Task goal
All lines below containing the string "scratch" are to be copied.

Input data: Begin

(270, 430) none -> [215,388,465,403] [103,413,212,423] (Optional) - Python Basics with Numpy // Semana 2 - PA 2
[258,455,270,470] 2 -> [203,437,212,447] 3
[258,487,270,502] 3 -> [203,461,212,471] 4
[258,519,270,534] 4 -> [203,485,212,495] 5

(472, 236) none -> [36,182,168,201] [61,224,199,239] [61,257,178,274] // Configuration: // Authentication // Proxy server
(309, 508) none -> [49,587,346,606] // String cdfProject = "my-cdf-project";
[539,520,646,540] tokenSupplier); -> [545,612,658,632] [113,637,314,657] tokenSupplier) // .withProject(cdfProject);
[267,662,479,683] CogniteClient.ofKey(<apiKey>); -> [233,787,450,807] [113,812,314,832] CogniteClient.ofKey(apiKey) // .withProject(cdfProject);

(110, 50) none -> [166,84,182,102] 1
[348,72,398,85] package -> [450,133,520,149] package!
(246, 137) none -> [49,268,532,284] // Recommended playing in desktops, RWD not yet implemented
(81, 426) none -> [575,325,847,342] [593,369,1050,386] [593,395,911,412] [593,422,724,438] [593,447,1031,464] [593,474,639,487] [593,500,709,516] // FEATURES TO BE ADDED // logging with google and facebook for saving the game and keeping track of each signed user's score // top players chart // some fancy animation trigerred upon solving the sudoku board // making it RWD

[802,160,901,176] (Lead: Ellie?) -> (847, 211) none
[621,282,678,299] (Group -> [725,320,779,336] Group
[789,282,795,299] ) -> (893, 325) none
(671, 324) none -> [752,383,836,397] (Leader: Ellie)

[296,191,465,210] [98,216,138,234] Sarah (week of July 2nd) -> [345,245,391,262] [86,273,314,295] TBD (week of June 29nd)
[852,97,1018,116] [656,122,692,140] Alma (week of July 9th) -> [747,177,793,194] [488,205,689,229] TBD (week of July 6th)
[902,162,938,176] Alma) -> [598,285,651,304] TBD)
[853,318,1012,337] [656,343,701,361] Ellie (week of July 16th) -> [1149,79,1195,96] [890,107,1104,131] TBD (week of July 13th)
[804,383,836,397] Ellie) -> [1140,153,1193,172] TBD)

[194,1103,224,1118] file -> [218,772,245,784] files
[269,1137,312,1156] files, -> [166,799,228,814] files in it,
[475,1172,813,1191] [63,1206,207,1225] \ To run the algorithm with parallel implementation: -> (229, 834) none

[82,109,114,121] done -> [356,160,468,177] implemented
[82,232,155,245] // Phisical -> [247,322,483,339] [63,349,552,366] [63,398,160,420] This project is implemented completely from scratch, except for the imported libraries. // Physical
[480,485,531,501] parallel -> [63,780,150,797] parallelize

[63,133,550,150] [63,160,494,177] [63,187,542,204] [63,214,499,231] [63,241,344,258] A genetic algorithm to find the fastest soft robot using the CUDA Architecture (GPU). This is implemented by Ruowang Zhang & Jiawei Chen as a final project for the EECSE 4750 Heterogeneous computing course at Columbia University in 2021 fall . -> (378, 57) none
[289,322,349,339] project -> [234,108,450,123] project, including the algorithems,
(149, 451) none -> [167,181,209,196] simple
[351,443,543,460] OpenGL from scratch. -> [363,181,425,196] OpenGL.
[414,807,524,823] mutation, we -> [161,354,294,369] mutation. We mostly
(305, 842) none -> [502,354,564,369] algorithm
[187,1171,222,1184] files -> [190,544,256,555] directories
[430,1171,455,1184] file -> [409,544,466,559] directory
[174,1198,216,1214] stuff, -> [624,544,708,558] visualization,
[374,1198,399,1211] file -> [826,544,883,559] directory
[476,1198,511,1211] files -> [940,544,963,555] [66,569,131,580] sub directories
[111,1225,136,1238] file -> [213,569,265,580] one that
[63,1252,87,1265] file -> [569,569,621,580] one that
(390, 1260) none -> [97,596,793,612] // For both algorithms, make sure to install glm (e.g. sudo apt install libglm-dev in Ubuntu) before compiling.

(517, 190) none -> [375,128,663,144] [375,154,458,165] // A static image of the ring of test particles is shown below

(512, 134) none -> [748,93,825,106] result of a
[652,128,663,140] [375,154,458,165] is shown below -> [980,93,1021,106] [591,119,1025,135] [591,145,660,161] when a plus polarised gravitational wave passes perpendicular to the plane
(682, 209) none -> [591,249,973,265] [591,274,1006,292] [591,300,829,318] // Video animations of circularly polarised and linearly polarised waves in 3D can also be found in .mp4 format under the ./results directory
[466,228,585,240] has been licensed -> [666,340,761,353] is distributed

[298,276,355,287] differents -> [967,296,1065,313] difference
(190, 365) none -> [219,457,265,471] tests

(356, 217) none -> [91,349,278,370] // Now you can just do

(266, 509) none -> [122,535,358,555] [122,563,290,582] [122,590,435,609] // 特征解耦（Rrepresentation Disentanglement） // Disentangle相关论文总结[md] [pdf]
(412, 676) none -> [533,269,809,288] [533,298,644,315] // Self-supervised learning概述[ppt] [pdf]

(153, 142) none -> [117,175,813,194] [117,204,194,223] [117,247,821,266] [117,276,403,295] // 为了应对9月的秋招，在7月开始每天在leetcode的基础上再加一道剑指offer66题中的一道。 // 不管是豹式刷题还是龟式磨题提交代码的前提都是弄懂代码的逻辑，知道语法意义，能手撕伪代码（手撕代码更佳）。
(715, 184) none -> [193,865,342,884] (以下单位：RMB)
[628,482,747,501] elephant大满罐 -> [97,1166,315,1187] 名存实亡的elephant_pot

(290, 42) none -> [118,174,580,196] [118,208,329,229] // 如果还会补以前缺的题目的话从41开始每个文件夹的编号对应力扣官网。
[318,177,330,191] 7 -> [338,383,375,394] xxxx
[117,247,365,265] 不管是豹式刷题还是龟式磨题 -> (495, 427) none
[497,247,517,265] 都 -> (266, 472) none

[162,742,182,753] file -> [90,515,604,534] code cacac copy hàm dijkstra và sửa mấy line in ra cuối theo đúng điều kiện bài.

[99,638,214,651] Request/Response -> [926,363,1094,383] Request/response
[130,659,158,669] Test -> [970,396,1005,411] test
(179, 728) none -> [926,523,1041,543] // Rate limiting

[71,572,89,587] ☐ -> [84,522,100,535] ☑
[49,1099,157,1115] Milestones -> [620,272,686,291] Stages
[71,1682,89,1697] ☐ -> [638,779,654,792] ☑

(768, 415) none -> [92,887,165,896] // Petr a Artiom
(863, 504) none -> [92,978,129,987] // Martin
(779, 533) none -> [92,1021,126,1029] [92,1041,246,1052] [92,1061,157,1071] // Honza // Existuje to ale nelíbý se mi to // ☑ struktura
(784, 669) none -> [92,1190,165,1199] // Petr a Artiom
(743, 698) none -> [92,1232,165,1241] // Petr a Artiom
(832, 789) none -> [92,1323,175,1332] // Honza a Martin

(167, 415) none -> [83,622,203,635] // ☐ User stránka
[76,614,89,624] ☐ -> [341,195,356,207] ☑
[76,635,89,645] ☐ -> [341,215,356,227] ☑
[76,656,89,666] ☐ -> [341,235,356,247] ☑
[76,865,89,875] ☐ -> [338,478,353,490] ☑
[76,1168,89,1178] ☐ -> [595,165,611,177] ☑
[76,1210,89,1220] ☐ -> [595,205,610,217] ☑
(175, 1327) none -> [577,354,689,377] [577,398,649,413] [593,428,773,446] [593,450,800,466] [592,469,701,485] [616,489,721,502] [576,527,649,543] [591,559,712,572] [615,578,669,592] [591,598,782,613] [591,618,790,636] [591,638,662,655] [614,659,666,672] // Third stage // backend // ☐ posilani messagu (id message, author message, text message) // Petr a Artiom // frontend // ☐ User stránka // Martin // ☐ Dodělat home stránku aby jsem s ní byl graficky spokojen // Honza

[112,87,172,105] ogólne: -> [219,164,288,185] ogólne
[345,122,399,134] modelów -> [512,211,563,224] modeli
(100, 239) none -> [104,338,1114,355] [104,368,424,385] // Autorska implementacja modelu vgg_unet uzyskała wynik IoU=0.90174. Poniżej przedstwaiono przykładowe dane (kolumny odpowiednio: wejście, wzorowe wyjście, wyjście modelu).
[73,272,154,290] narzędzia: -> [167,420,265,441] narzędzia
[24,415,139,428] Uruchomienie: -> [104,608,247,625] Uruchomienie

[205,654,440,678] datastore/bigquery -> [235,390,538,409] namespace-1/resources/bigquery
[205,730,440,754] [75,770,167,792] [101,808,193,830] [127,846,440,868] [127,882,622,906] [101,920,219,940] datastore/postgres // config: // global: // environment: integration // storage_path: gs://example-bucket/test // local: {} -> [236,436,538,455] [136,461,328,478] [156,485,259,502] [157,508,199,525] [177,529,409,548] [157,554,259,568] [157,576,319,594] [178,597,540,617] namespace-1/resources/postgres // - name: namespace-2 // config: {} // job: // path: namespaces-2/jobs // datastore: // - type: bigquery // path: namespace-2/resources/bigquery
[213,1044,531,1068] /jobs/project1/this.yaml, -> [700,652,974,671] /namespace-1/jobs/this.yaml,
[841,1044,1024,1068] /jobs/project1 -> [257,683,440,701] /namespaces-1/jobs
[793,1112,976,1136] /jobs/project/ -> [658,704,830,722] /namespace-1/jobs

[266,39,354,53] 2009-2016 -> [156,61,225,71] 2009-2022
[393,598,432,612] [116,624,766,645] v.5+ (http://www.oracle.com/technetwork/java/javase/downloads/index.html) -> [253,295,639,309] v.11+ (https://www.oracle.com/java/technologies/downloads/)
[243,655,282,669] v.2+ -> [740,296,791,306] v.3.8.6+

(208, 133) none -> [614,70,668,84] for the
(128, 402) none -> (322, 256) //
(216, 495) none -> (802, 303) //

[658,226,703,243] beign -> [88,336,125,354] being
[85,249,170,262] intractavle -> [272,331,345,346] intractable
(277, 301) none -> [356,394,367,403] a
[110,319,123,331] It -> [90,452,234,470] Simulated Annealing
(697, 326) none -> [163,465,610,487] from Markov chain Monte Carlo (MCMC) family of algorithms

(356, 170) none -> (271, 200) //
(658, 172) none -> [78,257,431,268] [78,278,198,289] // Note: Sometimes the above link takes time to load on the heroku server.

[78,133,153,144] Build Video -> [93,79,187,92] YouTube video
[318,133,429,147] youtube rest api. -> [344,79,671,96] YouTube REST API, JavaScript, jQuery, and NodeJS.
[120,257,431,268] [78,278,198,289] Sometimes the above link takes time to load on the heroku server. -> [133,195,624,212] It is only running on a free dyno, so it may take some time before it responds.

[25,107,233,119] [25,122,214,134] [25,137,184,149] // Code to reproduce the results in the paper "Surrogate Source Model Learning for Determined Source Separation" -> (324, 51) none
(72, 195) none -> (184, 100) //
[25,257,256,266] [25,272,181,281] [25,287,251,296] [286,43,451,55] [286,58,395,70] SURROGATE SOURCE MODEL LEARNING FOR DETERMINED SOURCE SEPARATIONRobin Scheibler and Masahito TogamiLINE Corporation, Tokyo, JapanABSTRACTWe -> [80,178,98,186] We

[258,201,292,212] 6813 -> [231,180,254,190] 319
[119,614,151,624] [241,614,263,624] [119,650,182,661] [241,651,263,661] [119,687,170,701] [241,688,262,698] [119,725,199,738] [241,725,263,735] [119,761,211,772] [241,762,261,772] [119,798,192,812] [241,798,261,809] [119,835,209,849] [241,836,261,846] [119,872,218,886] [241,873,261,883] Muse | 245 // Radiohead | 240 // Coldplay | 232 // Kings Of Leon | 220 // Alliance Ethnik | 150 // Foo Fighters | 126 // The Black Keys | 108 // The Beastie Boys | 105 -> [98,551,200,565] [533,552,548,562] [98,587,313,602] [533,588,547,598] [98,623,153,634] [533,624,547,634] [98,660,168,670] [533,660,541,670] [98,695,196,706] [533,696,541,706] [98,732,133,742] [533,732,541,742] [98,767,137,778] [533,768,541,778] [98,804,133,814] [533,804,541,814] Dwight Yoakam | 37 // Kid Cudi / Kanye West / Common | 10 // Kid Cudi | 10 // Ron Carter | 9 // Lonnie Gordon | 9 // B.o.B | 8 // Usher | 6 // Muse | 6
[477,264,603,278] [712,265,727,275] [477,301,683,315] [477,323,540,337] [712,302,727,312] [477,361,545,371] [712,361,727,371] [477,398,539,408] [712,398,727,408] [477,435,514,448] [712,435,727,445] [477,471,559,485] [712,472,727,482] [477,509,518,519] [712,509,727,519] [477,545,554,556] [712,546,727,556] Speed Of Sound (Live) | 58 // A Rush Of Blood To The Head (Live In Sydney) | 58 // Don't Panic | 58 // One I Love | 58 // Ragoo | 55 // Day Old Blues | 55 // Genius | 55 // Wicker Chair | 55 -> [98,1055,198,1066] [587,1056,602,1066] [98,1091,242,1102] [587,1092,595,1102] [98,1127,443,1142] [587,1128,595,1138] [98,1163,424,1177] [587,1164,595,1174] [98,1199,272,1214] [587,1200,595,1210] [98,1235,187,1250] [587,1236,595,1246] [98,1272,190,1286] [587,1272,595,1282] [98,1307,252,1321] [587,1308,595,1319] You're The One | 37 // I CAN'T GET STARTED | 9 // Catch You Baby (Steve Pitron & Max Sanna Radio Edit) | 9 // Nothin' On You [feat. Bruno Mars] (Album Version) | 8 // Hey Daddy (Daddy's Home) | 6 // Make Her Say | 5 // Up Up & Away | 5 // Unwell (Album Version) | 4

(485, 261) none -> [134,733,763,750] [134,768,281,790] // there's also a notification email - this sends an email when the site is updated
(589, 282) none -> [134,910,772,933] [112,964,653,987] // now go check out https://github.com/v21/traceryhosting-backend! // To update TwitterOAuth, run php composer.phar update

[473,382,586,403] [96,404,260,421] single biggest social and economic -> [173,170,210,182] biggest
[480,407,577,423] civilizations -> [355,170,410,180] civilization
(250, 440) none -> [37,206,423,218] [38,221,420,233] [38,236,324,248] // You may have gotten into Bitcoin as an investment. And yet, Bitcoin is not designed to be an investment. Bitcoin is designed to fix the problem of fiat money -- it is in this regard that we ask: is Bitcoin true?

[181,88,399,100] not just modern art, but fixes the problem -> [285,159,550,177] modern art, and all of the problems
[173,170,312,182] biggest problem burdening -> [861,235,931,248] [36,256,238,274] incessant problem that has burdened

Input data: End

Solution
[82,232,155,245] // Phisical -> [247,322,483,339] [63,349,552,366] [63,398,160,420] This project is implemented completely from scratch, except for the imported libraries. // Physical
[351,443,543,460] OpenGL from scratch. -> [363,181,425,196] OpenGL.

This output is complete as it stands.